> WORK TO COMPLETE
Convert the lines of every item below into a numbered list, omitting any blank lines.

━━━ DATASET EXCERPTS

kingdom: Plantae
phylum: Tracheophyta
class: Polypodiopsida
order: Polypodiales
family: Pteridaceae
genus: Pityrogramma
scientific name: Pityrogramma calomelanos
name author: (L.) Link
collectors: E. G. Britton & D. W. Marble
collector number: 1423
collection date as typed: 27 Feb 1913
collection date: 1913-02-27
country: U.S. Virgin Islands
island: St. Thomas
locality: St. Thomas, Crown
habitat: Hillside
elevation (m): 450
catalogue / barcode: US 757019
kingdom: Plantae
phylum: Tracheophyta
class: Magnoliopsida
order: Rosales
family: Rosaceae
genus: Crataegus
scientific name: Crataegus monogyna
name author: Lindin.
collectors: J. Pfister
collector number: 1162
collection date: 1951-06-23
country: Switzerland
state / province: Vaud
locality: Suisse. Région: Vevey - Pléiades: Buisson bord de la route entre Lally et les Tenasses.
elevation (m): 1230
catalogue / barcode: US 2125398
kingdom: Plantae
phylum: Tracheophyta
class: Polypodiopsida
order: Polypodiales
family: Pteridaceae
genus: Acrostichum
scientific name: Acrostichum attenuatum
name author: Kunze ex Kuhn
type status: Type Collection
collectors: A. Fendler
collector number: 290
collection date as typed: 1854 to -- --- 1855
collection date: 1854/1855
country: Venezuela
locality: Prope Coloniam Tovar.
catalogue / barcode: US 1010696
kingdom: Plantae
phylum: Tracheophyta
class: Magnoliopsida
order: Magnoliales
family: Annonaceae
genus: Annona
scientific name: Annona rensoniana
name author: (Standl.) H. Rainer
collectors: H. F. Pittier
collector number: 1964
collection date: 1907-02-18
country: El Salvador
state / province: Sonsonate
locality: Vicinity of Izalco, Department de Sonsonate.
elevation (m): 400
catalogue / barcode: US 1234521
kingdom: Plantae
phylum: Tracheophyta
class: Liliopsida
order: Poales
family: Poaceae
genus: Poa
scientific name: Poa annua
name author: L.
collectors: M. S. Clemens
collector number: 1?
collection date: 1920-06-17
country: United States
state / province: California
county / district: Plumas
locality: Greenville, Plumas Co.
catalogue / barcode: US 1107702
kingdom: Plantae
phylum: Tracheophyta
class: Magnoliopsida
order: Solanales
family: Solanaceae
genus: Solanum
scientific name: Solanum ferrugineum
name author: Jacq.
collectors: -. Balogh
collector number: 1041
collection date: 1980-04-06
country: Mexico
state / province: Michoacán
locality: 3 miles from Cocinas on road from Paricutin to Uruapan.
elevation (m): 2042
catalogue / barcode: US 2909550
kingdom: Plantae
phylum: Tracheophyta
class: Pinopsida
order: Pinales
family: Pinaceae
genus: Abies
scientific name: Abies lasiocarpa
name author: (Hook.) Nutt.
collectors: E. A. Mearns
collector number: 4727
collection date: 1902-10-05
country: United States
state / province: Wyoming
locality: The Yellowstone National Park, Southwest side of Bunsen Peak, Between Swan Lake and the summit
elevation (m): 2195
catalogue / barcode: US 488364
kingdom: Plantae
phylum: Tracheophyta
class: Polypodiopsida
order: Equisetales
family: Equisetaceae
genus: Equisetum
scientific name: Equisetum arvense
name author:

━━━━━━

> FINISHED EXERCISE
1. kingdom: Plantae
2. phylum: Tracheophyta
3. class: Polypodiopsida
4. order: Polypodiales
5. family: Pteridaceae
6. genus: Pityrogramma
7. scientific name: Pityrogramma calomelanos
8. name author: (L.) Link
9. collectors: E. G. Britton & D. W. Marble
10. collector number: 1423
11. collection date as typed: 27 Feb 1913
12. collection date: 1913-02-27
13. country: U.S. Virgin Islands
14. island: St. Thomas
15. locality: St. Thomas, Crown
16. habitat: Hillside
17. elevation (m): 450
18. catalogue / barcode: US 757019
19. kingdom: Plantae
20. phylum: Tracheophyta
21. class: Magnoliopsida
22. order: Rosales
23. family: Rosaceae
24. genus: Crataegus
25. scientific name: Crataegus monogyna
26. name author: Lindin.
27. collectors: J. Pfister
28. collector number: 1162
29. collection date: 1951-06-23
30. country: Switzerland
31. state / province: Vaud
32. locality: Suisse. Région: Vevey - Pléiades: Buisson bord de la route entre Lally et les Tenasses.
33. elevation (m): 1230
34. catalogue / barcode: US 2125398
35. kingdom: Plantae
36. phylum: Tracheophyta
37. class: Polypodiopsida
38. order: Polypodiales
39. family: Pteridaceae
40. genus: Acrostichum
41. scientific name: Acrostichum attenuatum
42. name author: Kunze ex Kuhn
43. type status: Type Collection
44. collectors: A. Fendler
45. collector number: 290
46. collection date as typed: 1854 to -- --- 1855
47. collection date: 1854/1855
48. country: Venezuela
49. locality: Prope Coloniam Tovar.
50. catalogue / barcode: US 1010696
51. kingdom: Plantae
52. phylum: Tracheophyta
53. class: Magnoliopsida
54. order: Magnoliales
55. family: Annonaceae
56. genus: Annona
57. scientific name: Annona rensoniana
58. name author: (Standl.) H. Rainer
59. collectors: H. F. Pittier
60. collector number: 1964
61. collection date: 1907-02-18
62. country: El Salvador
63. state / province: Sonsonate
64. locality: Vicinity of Izalco, Department de Sonsonate.
65. elevation (m): 400
66. catalogue / barcode: US 1234521
67. kingdom: Plantae
68. phylum: Tracheophyta
69. class: Liliopsida
70. order: Poales
71. family: Poaceae
72. genus: Poa
73. scientific name: Poa annua
74. name author: L.
75. collectors: M. S. Clemens
76. collector number: 1?
77. collection date: 1920-06-17
78. country: United States
79. state / province: California
80. county / district: Plumas
81. locality: Greenville, Plumas Co.
82. catalogue / barcode: US 1107702
83. kingdom: Plantae
84. phylum: Tracheophyta
85. class: Magnoliopsida
86. order: Solanales
87. family: Solanaceae
88. genus: Solanum
89. scientific name: Solanum ferrugineum
90. name author: Jacq.
91. collectors: -. Balogh
92. collector number: 1041
93. collection date: 1980-04-06
94. country: Mexico
95. state / province: Michoacán
96. locality: 3 miles from Cocinas on road from Paricutin to Uruapan.
97. elevation (m): 2042
98. catalogue / barcode: US 2909550
99. kingdom: Plantae
100. phylum: Tracheophyta
101. class: Pinopsida
102. order: Pinales
103. family: Pinaceae
104. genus: Abies
105. scientific name: Abies lasiocarpa
106. name author: (Hook.) Nutt.
107. collectors: E. A. Mearns
108. collector number: 4727
109. collection date: 1902-10-05
110. country: United States
111. state / province: Wyoming
112. locality: The Yellowstone National Park, Southwest side of Bunsen Peak, Between Swan Lake and the summit
113. elevation (m): 2195
114. catalogue / barcode: US 488364
115. kingdom: Plantae
116. phylum: Tracheophyta
117. class: Polypodiopsida
118. order: Equisetales
119. family: Equisetaceae
120. genus: Equisetum
121. scientific name: Equisetum arvense
122. name author:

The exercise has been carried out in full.